10 Best Long Term Growth Stocks to Buy According to Billionaires

2. ServiceNow, Inc. (NYSE:NOW)

5-Year Revenue Growth: ~25.9%

Number of Billionaire Investors: 19

Number of Hedge Funds: 110

ServiceNow, Inc. (NYSE:NOW) offers a cloud-based solution for digital workflows. TD Cowen analysts maintained a “Buy’’ rating on the company’s stock, with a price objective of $1,300.00. The firm’s analysts highlighted the company’s announcement to acquire the AI company, Moveworks. The acquisition is expected to combine ServiceNow, Inc. (NYSE:NOW)’s agentic AI and automation strengths with Moveworks’ front-end AI assistant and enterprise search technology in a bid to unlock new experiences for every employee. With Moveworks’ acquisition, the company is expected to take another giant leap forward in agentic AI-powered business transformation.

With businesses seeking AI-powered solutions in a bid to improve efficiency and decision-making, ServiceNow, Inc. (NYSE:NOW)’s expanded AI capabilities can fuel strong growth and market share gains. Its healthy position in workflow automation offers a robust foundation for integrating AI throughout the product portfolio. This can result in increased customer adoption, higher-value contracts as well as expansion into new market segments, ramping up ServiceNow, Inc. (NYSE:NOW)’s revenue growth and profitability.

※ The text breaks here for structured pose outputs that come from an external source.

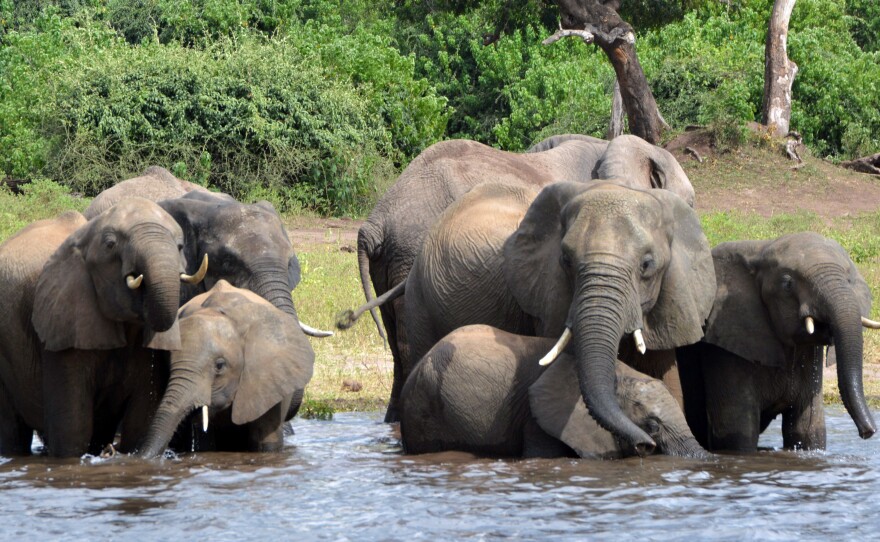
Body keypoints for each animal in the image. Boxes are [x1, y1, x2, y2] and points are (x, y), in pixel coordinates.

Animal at [0, 199, 200, 457]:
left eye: (180, 246)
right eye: (110, 245)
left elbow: (140, 421)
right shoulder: (63, 324)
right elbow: (72, 429)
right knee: (13, 432)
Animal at [676, 232, 877, 452]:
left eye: (849, 280)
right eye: (787, 284)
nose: (868, 432)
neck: (760, 249)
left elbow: (807, 430)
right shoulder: (724, 347)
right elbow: (737, 435)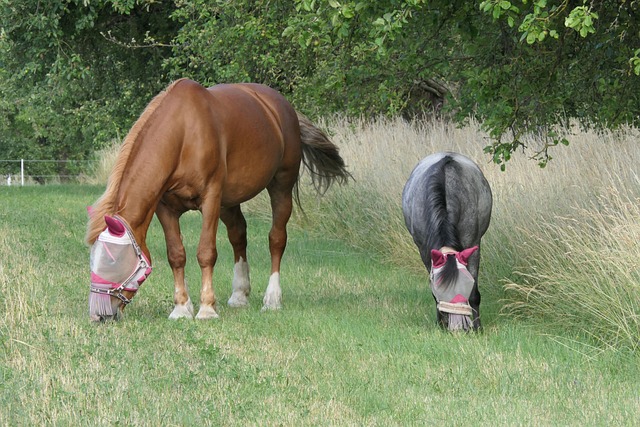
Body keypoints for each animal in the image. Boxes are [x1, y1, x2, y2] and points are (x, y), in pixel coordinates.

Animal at [85, 79, 350, 320]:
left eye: (113, 261)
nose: (99, 314)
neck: (184, 133)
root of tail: (283, 107)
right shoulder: (166, 208)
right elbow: (176, 255)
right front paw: (181, 308)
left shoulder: (211, 199)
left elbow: (206, 252)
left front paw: (207, 309)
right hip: (229, 202)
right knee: (238, 236)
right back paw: (239, 295)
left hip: (280, 187)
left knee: (276, 239)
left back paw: (272, 299)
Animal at [402, 152, 492, 332]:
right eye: (441, 289)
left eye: (466, 284)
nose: (458, 327)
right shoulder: (425, 251)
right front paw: (441, 324)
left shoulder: (473, 245)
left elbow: (474, 293)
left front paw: (477, 327)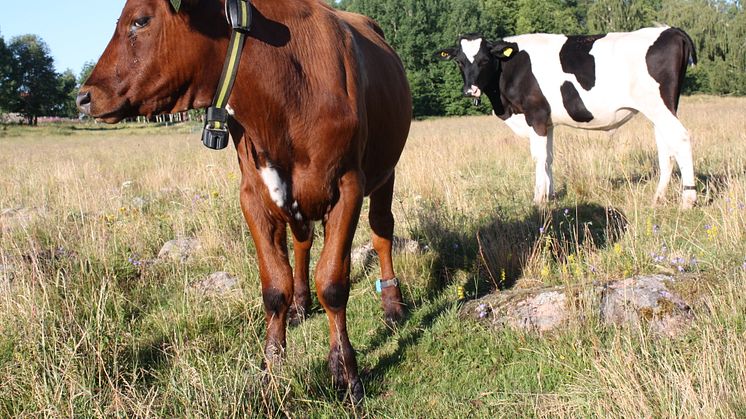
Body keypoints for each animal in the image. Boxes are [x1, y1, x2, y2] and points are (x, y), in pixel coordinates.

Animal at [78, 0, 410, 402]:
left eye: (140, 21)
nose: (83, 96)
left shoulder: (348, 185)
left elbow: (332, 285)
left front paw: (346, 374)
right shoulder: (253, 195)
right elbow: (275, 289)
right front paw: (271, 373)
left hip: (385, 171)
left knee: (382, 230)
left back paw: (392, 305)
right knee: (303, 240)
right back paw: (302, 305)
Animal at [434, 26, 696, 208]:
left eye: (484, 60)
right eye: (459, 61)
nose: (470, 90)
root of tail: (669, 30)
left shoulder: (536, 115)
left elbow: (538, 157)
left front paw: (538, 199)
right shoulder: (548, 122)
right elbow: (549, 157)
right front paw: (550, 195)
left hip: (658, 106)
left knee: (681, 138)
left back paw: (688, 199)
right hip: (661, 108)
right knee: (665, 146)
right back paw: (658, 197)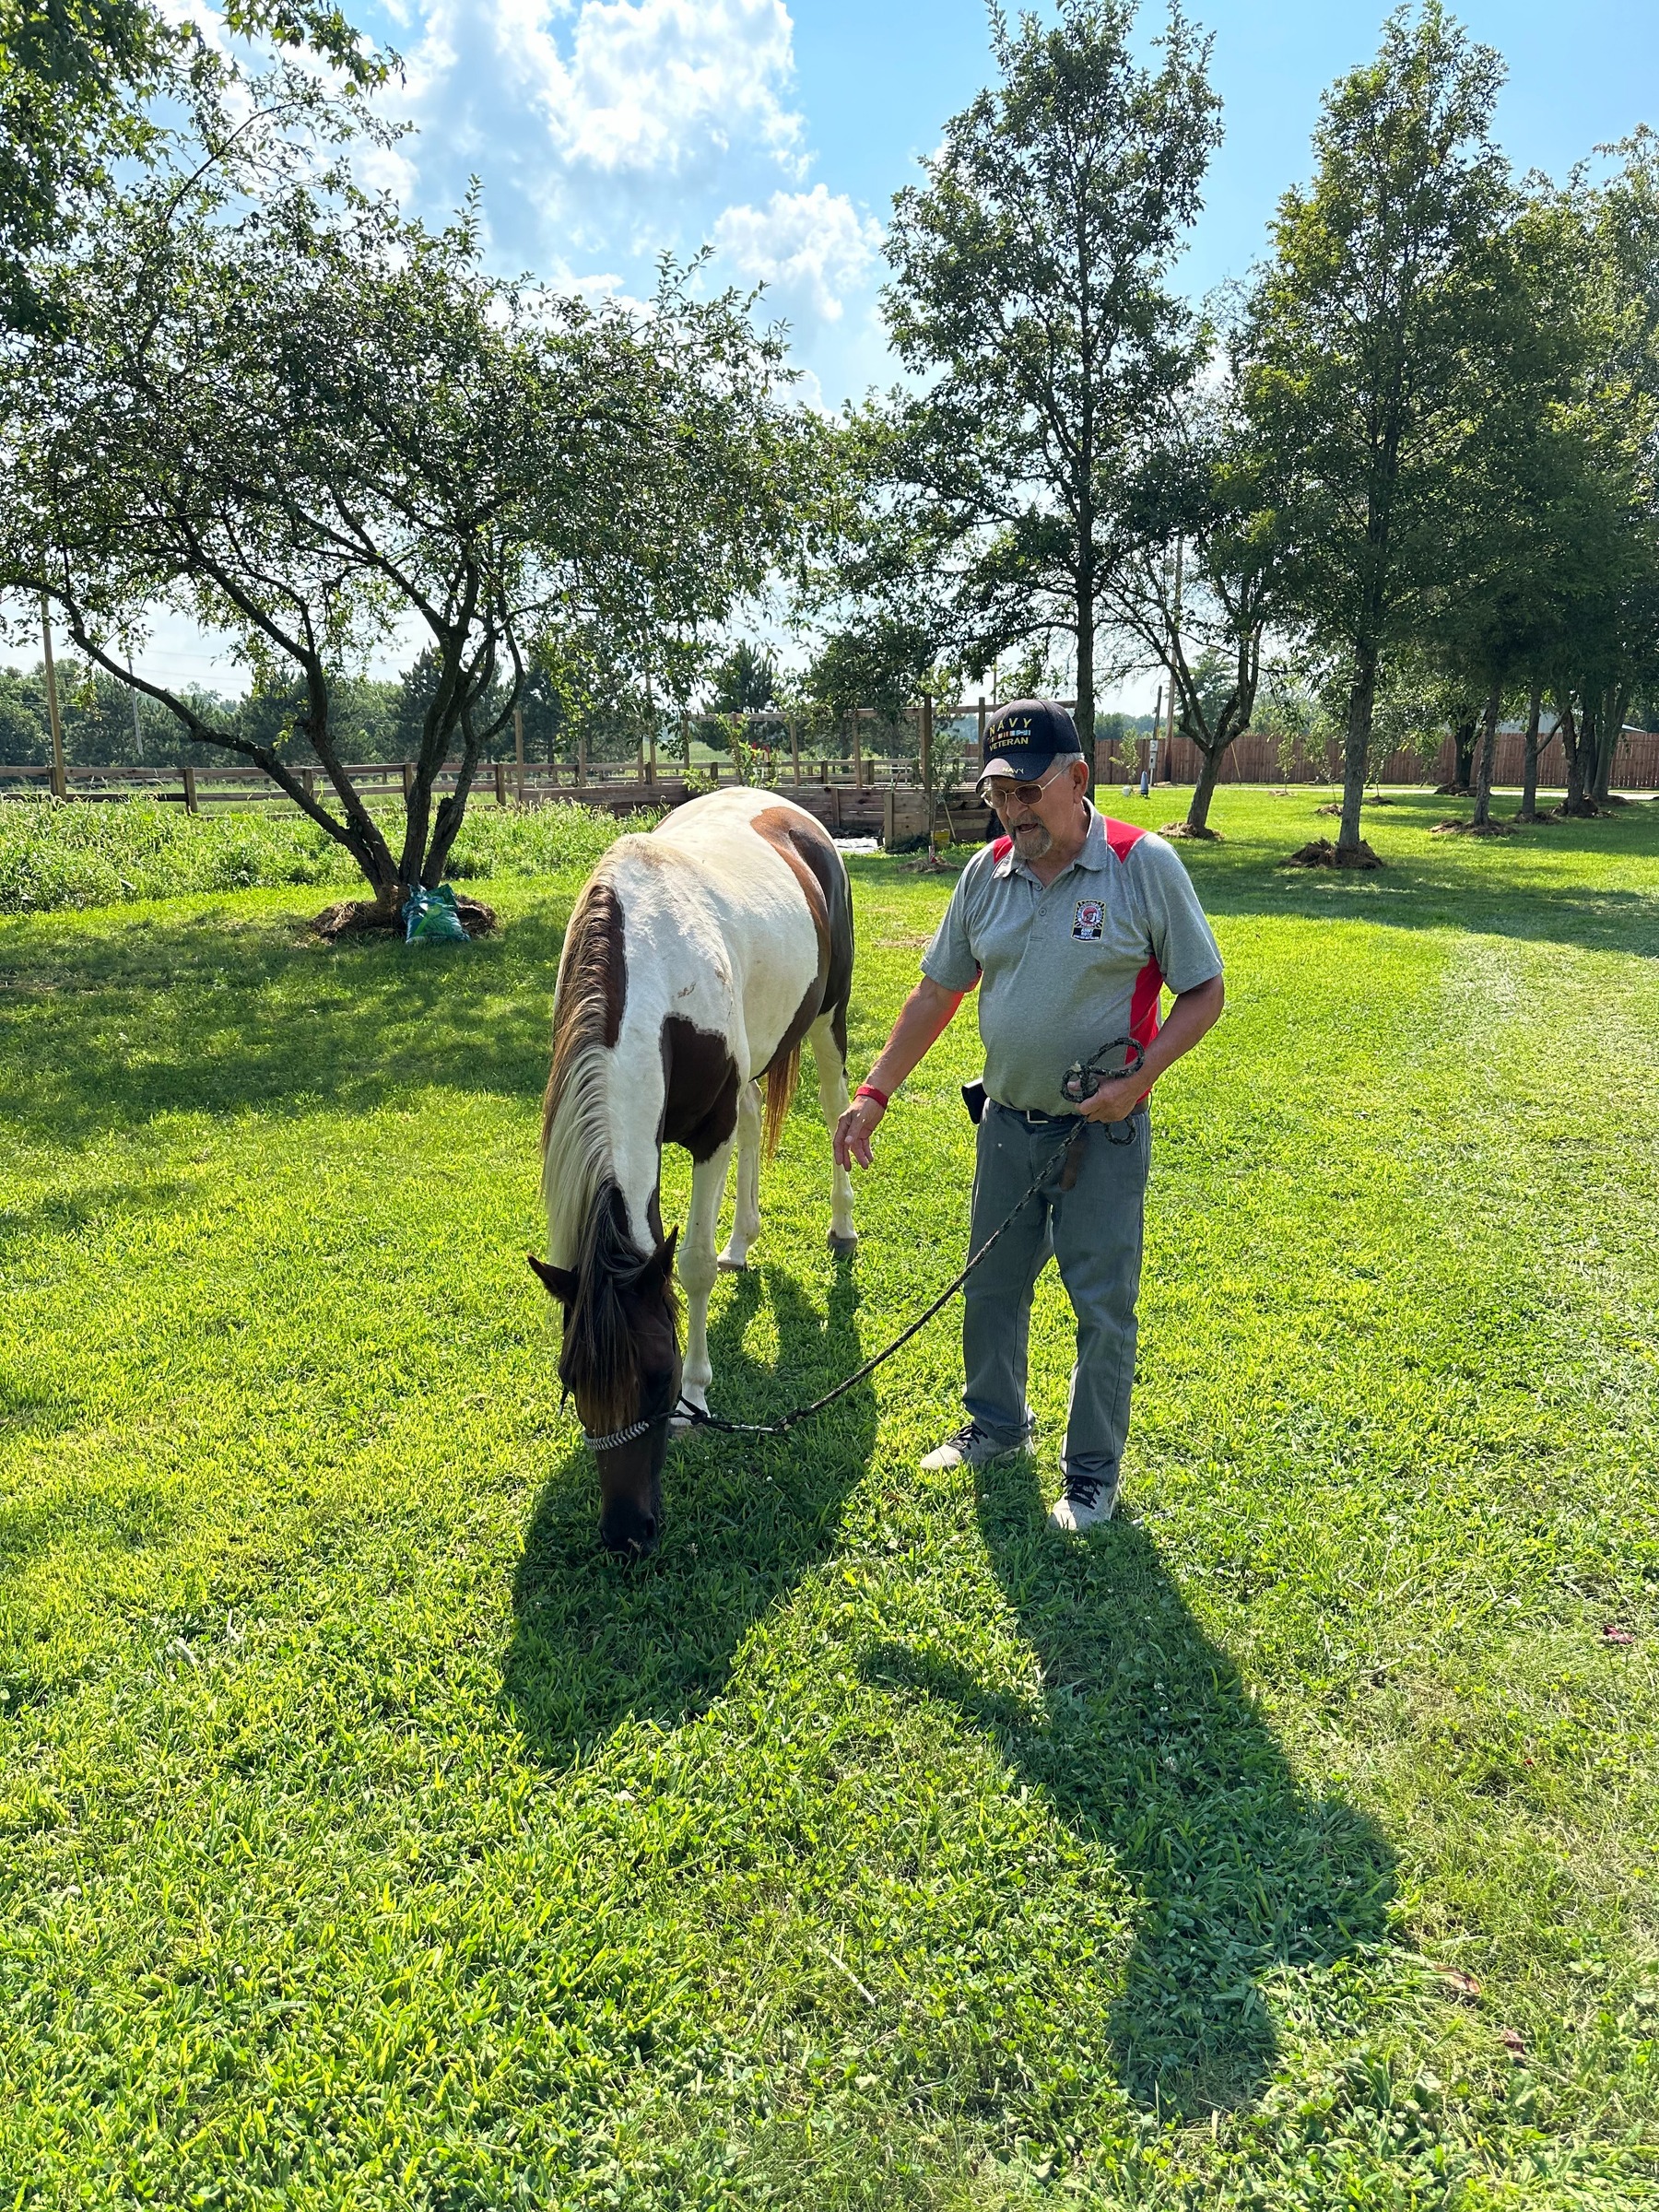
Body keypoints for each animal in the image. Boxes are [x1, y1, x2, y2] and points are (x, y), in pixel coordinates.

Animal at [530, 787, 858, 1555]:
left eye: (659, 1379)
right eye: (571, 1382)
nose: (626, 1536)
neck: (650, 971)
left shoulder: (706, 1135)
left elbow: (694, 1265)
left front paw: (700, 1397)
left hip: (828, 1019)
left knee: (838, 1112)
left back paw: (841, 1225)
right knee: (753, 1125)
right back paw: (746, 1238)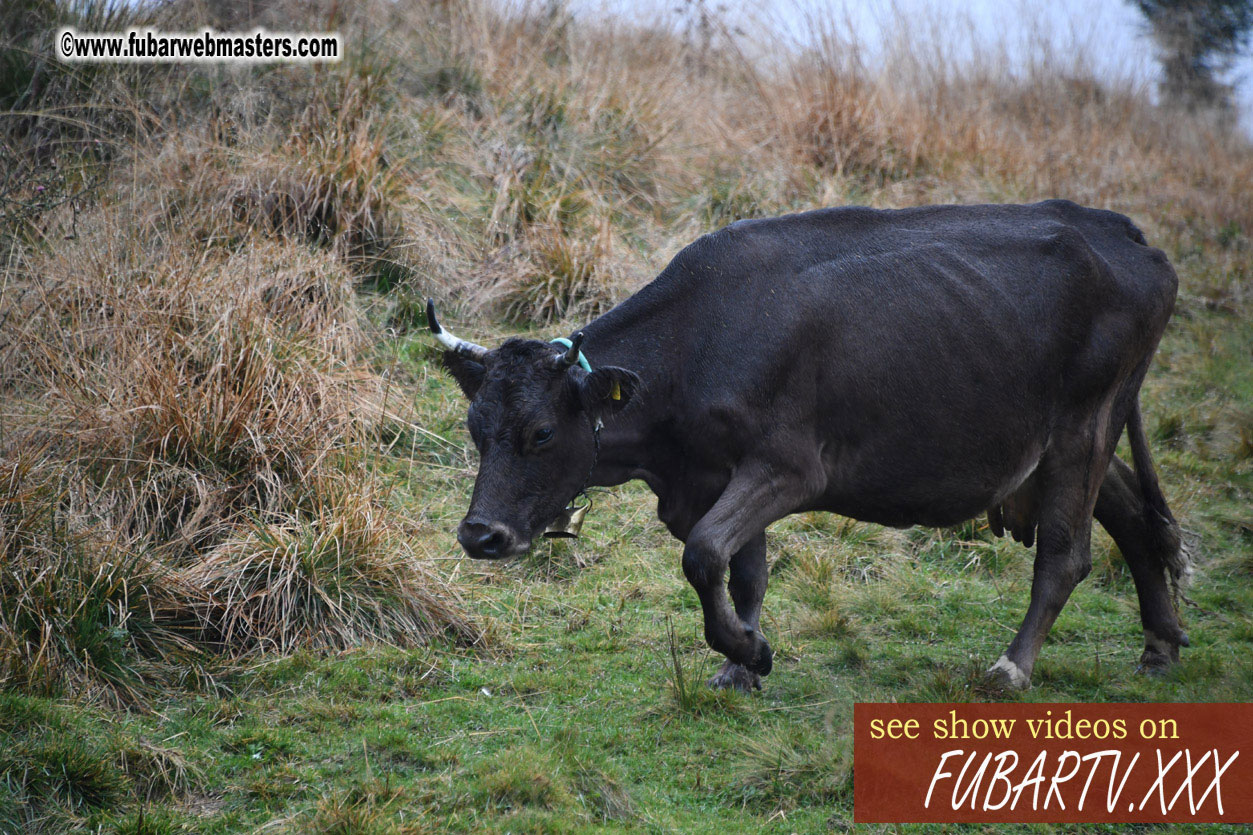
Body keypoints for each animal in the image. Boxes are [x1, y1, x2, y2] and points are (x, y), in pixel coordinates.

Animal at [436, 200, 1187, 687]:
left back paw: (1012, 667)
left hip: (1082, 429)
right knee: (1133, 514)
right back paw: (1158, 644)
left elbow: (703, 553)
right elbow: (740, 567)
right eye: (475, 427)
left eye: (540, 432)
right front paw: (739, 661)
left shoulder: (787, 467)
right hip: (1067, 440)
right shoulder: (711, 475)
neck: (701, 337)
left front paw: (751, 652)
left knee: (1066, 554)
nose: (480, 535)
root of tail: (1119, 230)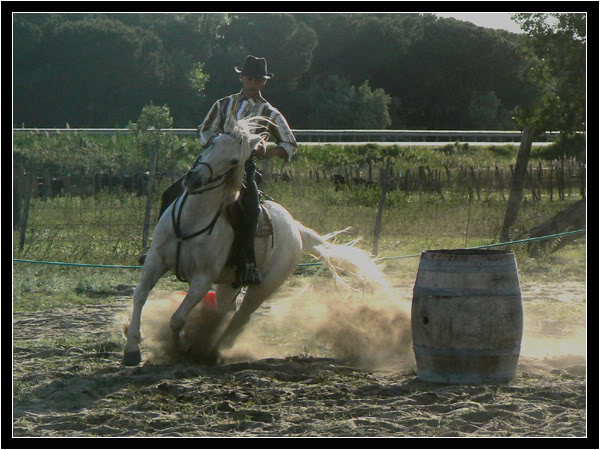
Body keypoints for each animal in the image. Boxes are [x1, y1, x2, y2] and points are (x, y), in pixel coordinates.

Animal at [123, 116, 384, 366]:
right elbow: (140, 295)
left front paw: (178, 348)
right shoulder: (155, 261)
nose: (194, 179)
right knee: (227, 311)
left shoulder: (202, 279)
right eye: (212, 143)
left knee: (242, 316)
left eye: (234, 161)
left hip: (265, 286)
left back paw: (215, 349)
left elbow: (177, 319)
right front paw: (132, 347)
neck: (192, 221)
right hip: (228, 283)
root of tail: (295, 228)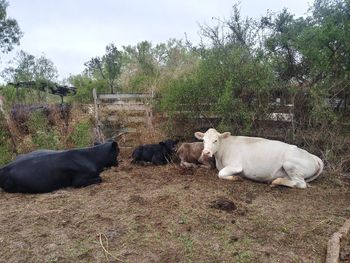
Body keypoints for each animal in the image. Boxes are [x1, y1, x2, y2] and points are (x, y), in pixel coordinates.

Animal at [194, 129, 322, 189]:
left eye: (215, 140)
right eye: (203, 140)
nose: (206, 152)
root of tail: (313, 156)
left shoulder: (236, 166)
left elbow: (220, 173)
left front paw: (237, 178)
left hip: (290, 164)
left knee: (301, 184)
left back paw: (276, 181)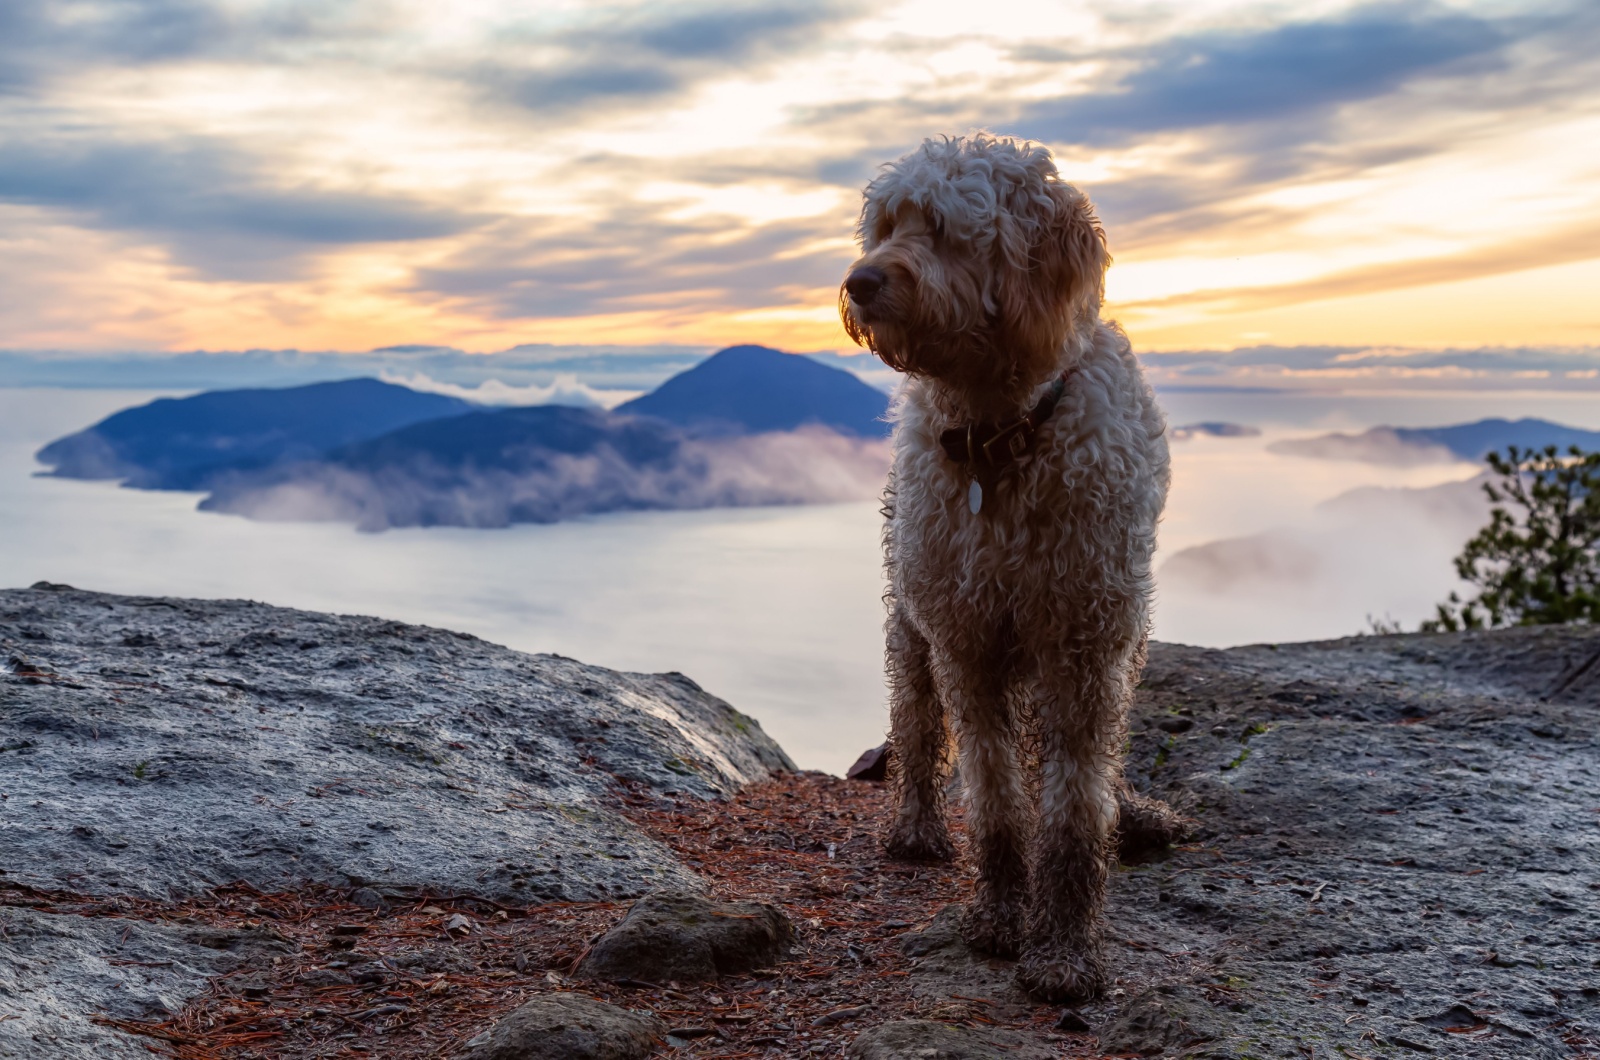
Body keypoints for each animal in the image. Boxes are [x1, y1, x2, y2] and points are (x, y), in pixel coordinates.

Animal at [838, 135, 1190, 1005]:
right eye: (885, 224)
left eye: (942, 227)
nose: (860, 281)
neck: (1002, 438)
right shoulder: (968, 645)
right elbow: (997, 801)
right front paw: (1000, 915)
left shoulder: (1087, 645)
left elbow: (1073, 810)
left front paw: (1064, 948)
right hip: (911, 622)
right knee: (916, 725)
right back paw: (917, 824)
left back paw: (1132, 810)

Sands Capital, an investment management company, published its Q4 2024 investor letter. Here is what the fund said:

“ServiceNow, Inc. (NYSE:NOW) shares advanced following its third-quarter business results, which revealed impressive execution at scale across the company’s product suite.

The business exceeded both top- and bottom-line expectations, with subscription revenue growing 22 percent in constant currency and adjusted operating margins expanding to 31 percent. Momentum continues in its Pro+ generative artificial intelligence (AI) product, which we estimate is generating nearly $100 million—a roughly 200 percent increase relative to the prior quarter. Outside of AI, momentum was broad across products and customer segments.

Over our five-year horizon, we expect ServiceNow to sustain over 20 percent top-line growth with incremental upside from continued progress in its AI-enabled products. We view its durable growth fueled by a broad product suite, paired with AI-related upside, as favorable relative to peers that trade at comparable valuations with weaker platform opportunities.”